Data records
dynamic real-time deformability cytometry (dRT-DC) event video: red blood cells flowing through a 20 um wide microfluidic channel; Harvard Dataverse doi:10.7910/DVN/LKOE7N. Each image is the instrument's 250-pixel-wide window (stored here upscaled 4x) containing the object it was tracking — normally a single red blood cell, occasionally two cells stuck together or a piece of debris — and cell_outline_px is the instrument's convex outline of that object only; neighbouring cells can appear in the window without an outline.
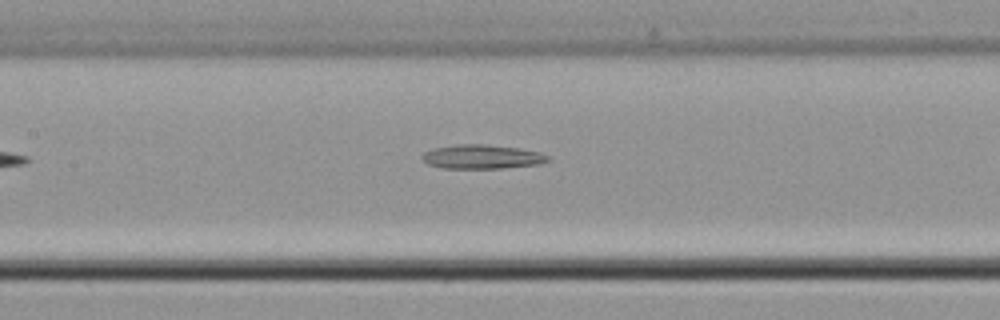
{"species": "common noctule bat (a hibernating species)", "species_latin": "Nyctalus noctula", "temperature_condition": "cold", "stored_images_in_passage": 19, "camera_frame_rate_fps": 3000, "um_per_image_px": 0.085, "animal": {"sex": "male", "body_mass_g": 21.5, "forearm_length_mm": 52.0}, "frame": {"image": 1, "passage_image": 11, "time_ms": 3.333, "image_size_px": [1000, 320], "cell_outline_px": [[552, 160], [536, 164], [500, 168], [444, 168], [428, 164], [420, 156], [424, 152], [432, 148], [456, 144], [484, 144], [516, 148], [540, 152], [552, 156]], "centroid_in_image_um": [40.97, 13.31], "position_along_channel_um": 166.4, "area_um2": 17.63}}
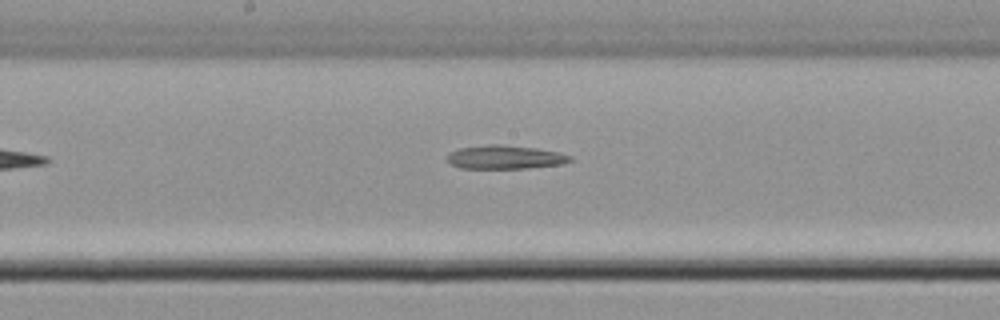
{"frame": {"image": 2, "passage_image": 14, "time_ms": 4.333, "image_size_px": [1000, 320], "cell_outline_px": [[572, 160], [564, 164], [524, 168], [460, 168], [452, 164], [448, 160], [448, 152], [460, 148], [488, 144], [500, 144], [536, 148], [560, 152], [572, 156]], "centroid_in_image_um": [42.96, 13.35], "position_along_channel_um": 205.2, "area_um2": 16.94}}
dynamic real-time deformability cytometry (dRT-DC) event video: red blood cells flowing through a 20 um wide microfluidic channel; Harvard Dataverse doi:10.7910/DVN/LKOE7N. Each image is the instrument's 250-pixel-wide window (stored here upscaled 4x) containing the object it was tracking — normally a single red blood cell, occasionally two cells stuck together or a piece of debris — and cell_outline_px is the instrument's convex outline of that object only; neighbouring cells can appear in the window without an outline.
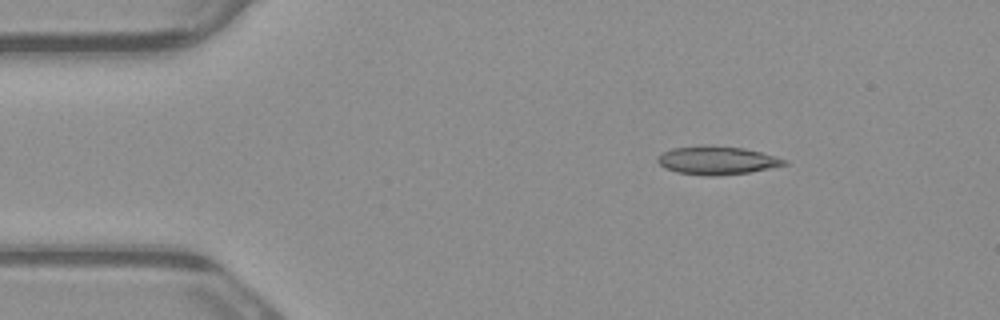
{"species": "common noctule bat (a hibernating species)", "species_latin": "Nyctalus noctula", "temperature_condition": "warm", "stored_images_in_passage": 4, "camera_frame_rate_fps": 3000, "um_per_image_px": 0.085, "animal": {"sex": "male", "body_mass_g": 23.1, "forearm_length_mm": 52.7}, "frame": {"image": 1, "passage_image": 2, "time_ms": 0.333, "image_size_px": [1000, 320], "cell_outline_px": [[788, 164], [748, 172], [716, 176], [704, 176], [676, 172], [664, 168], [656, 160], [656, 156], [660, 152], [672, 148], [704, 144], [744, 148], [776, 156], [788, 160]], "centroid_in_image_um": [60.88, 13.62], "position_along_channel_um": 24.1, "area_um2": 21.21}}
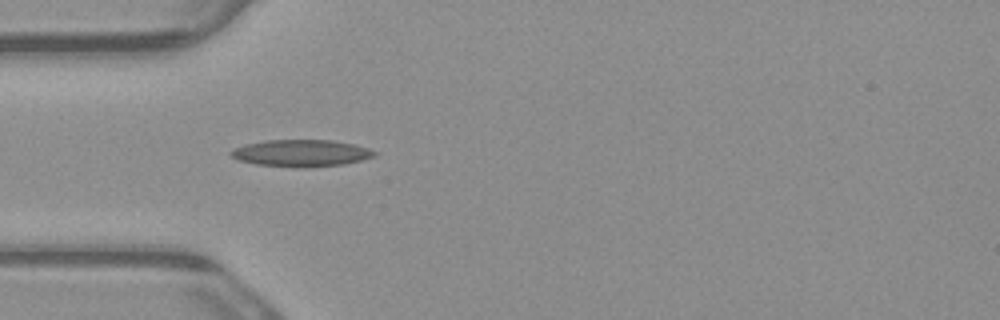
{"frame": {"image": 2, "passage_image": 4, "time_ms": 1.0, "image_size_px": [1000, 320], "cell_outline_px": [[376, 156], [344, 164], [304, 168], [300, 168], [256, 164], [240, 160], [232, 156], [228, 152], [232, 148], [244, 144], [268, 140], [332, 140], [356, 144], [368, 148], [376, 152]], "centroid_in_image_um": [25.6, 13.01], "position_along_channel_um": 59.4, "area_um2": 22.6}}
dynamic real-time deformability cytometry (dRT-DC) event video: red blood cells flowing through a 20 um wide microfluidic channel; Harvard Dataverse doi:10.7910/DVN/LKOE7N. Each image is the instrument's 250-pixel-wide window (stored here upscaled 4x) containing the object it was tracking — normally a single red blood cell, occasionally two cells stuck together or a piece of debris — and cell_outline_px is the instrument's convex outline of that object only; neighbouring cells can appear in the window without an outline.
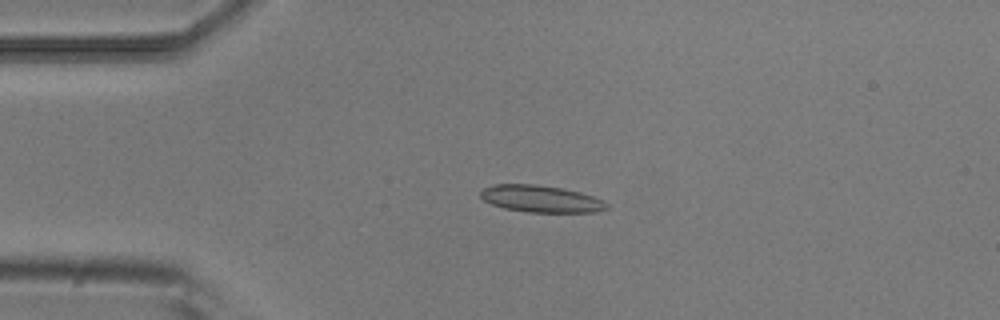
{"species": "common noctule bat (a hibernating species)", "species_latin": "Nyctalus noctula", "temperature_condition": "room temperature", "stored_images_in_passage": 3, "camera_frame_rate_fps": 3000, "um_per_image_px": 0.085, "animal": {"sex": "male", "body_mass_g": 20.5, "forearm_length_mm": 52.5}, "frame": {"image": 1, "passage_image": 2, "time_ms": 0.333, "image_size_px": [1000, 320], "cell_outline_px": [[608, 208], [596, 212], [528, 212], [504, 208], [492, 204], [484, 200], [480, 196], [480, 192], [484, 188], [496, 184], [536, 184], [564, 188], [580, 192], [604, 200], [608, 204]], "centroid_in_image_um": [46.0, 16.9], "position_along_channel_um": 39.0, "area_um2": 19.83}}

- **REQUIREMENT**: Copy the material exactly. Do not include the pictures.

- **EXERCISE RESULT**:
dynamic real-time deformability cytometry (dRT-DC) event video: red blood cells flowing through a 20 um wide microfluidic channel; Harvard Dataverse doi:10.7910/DVN/LKOE7N. Each image is the instrument's 250-pixel-wide window (stored here upscaled 4x) containing the object it was tracking — normally a single red blood cell, occasionally two cells stuck together or a piece of debris — and cell_outline_px is the instrument's convex outline of that object only; neighbouring cells can appear in the window without an outline.
{"species": "common noctule bat (a hibernating species)", "species_latin": "Nyctalus noctula", "temperature_condition": "cold", "stored_images_in_passage": 19, "camera_frame_rate_fps": 3000, "um_per_image_px": 0.085, "animal": {"sex": "male", "body_mass_g": 21.5, "forearm_length_mm": 52.0}, "frame": {"image": 1, "passage_image": 11, "time_ms": 3.333, "image_size_px": [1000, 320], "cell_outline_px": [[552, 160], [536, 164], [500, 168], [444, 168], [428, 164], [420, 156], [424, 152], [432, 148], [456, 144], [484, 144], [516, 148], [540, 152], [552, 156]], "centroid_in_image_um": [40.97, 13.31], "position_along_channel_um": 166.4, "area_um2": 17.63}}
{"frame": {"image": 2, "passage_image": 14, "time_ms": 4.333, "image_size_px": [1000, 320], "cell_outline_px": [[572, 160], [564, 164], [524, 168], [460, 168], [452, 164], [448, 160], [448, 152], [460, 148], [488, 144], [500, 144], [536, 148], [560, 152], [572, 156]], "centroid_in_image_um": [42.96, 13.35], "position_along_channel_um": 205.2, "area_um2": 16.94}}
dynamic real-time deformability cytometry (dRT-DC) event video: red blood cells flowing through a 20 um wide microfluidic channel; Harvard Dataverse doi:10.7910/DVN/LKOE7N. Each image is the instrument's 250-pixel-wide window (stored here upscaled 4x) containing the object it was tracking — normally a single red blood cell, occasionally two cells stuck together or a piece of debris — and cell_outline_px is the instrument's convex outline of that object only; neighbouring cells can appear in the window without an outline.
{"species": "common noctule bat (a hibernating species)", "species_latin": "Nyctalus noctula", "temperature_condition": "warm", "stored_images_in_passage": 4, "camera_frame_rate_fps": 3000, "um_per_image_px": 0.085, "animal": {"sex": "male", "body_mass_g": 23.1, "forearm_length_mm": 52.7}, "frame": {"image": 1, "passage_image": 2, "time_ms": 0.333, "image_size_px": [1000, 320], "cell_outline_px": [[788, 164], [748, 172], [716, 176], [704, 176], [676, 172], [664, 168], [656, 160], [656, 156], [660, 152], [672, 148], [704, 144], [744, 148], [776, 156], [788, 160]], "centroid_in_image_um": [60.88, 13.62], "position_along_channel_um": 24.1, "area_um2": 21.21}}
{"frame": {"image": 2, "passage_image": 4, "time_ms": 1.0, "image_size_px": [1000, 320], "cell_outline_px": [[376, 156], [344, 164], [304, 168], [300, 168], [256, 164], [240, 160], [232, 156], [228, 152], [232, 148], [244, 144], [268, 140], [332, 140], [356, 144], [368, 148], [376, 152]], "centroid_in_image_um": [25.6, 13.01], "position_along_channel_um": 59.4, "area_um2": 22.6}}
dynamic real-time deformability cytometry (dRT-DC) event video: red blood cells flowing through a 20 um wide microfluidic channel; Harvard Dataverse doi:10.7910/DVN/LKOE7N. Each image is the instrument's 250-pixel-wide window (stored here upscaled 4x) containing the object it was tracking — normally a single red blood cell, occasionally two cells stuck together or a piece of debris — and cell_outline_px is the instrument's convex outline of that object only; neighbouring cells can appear in the window without an outline.
{"species": "common noctule bat (a hibernating species)", "species_latin": "Nyctalus noctula", "temperature_condition": "room temperature", "stored_images_in_passage": 3, "camera_frame_rate_fps": 3000, "um_per_image_px": 0.085, "animal": {"sex": "male", "body_mass_g": 20.5, "forearm_length_mm": 52.5}, "frame": {"image": 1, "passage_image": 2, "time_ms": 0.333, "image_size_px": [1000, 320], "cell_outline_px": [[608, 208], [596, 212], [528, 212], [504, 208], [492, 204], [484, 200], [480, 196], [480, 192], [484, 188], [496, 184], [536, 184], [564, 188], [580, 192], [604, 200], [608, 204]], "centroid_in_image_um": [46.0, 16.9], "position_along_channel_um": 39.0, "area_um2": 19.83}}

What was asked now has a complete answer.